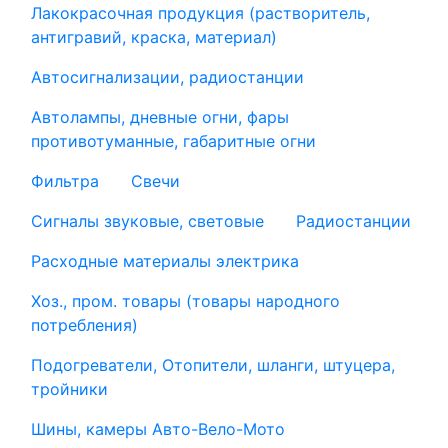
Лакокрасочная продукция (растворитель,
антигравий, краска, материал)
Автосигнализации, радиостанции
Автолампы, дневные огни, фары
противотуманные, габаритные огни
Фильтра
Свечи
Сигналы звуковые, световые
Радиостанции
Расходные материалы электрика
Хоз., пром. товары (товары народного
потребления)
Подогреватели, Отопители, шланги, штуцера,
тройники
Шины, камеры Авто-Вело-Мото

###

**What you should do:** The result should be an exact copy of every entry above, with no pictures included.

**Written solution:**
Лакокрасочная продукция (растворитель,
антигравий, краска, материал)
Автосигнализации, радиостанции
Автолампы, дневные огни, фары
противотуманные, габаритные огни
Фильтра
Свечи
Сигналы звуковые, световые
Радиостанции
Расходные материалы электрика
Хоз., пром. товары (товары народного
потребления)
Подогреватели, Отопители, шланги, штуцера,
тройники
Шины, камеры Авто-Вело-Мото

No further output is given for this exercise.